The author tells the amazing story of her travels though Chechnya and surrounding countries in the Caucasus in the 1990s, between the wars and during the second one. She gives a first-hand account of what she saw and heard as she moves surruptiously around the countryside, without permission from the Russians but helped by many ordinary Chechens, all whom are suffering terribly from the conflict where no one side is right. She is courageous, sometimes foolish, always sympathetic to the simple villagers who help shelter her, even when their shelter is a bombed-out farmhouse where an extended family of ten have no heat or little food. It is warning story of how normal civil life can be destroyed by outside forces even in modern times. Thanks to the dedication of journalists like her, such stories can be told.
This is hard-hitting stuff, from a forgotten corner of the world.

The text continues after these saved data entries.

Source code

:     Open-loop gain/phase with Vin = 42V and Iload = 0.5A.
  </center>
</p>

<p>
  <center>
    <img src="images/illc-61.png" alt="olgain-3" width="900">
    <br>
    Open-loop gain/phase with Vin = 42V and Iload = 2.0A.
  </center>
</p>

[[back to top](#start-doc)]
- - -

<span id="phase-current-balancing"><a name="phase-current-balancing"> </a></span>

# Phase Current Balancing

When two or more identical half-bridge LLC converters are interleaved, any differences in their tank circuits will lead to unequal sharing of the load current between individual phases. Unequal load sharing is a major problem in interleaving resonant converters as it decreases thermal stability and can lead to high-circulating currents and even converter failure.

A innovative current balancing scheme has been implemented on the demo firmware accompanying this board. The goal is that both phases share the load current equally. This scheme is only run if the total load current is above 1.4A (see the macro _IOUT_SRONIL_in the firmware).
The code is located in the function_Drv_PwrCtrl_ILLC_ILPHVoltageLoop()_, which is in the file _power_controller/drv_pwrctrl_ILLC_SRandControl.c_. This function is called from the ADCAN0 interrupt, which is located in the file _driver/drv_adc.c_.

Regular Chechen folks have been under the knife for 20 years, and nobody cares because they're not abjectly pathetic enough for the bleeding hearts and they're too Muslim for conservative hard-liners. No matter: the Chechens are the baddest people on the planet, and their impact will continue to be felt, far beyond their tiny population.
Given to me as a gift, an enthralling read about the recorded atrocities in Chechnya. Horrors abound but the courage of this reporter keeps you turning the pages.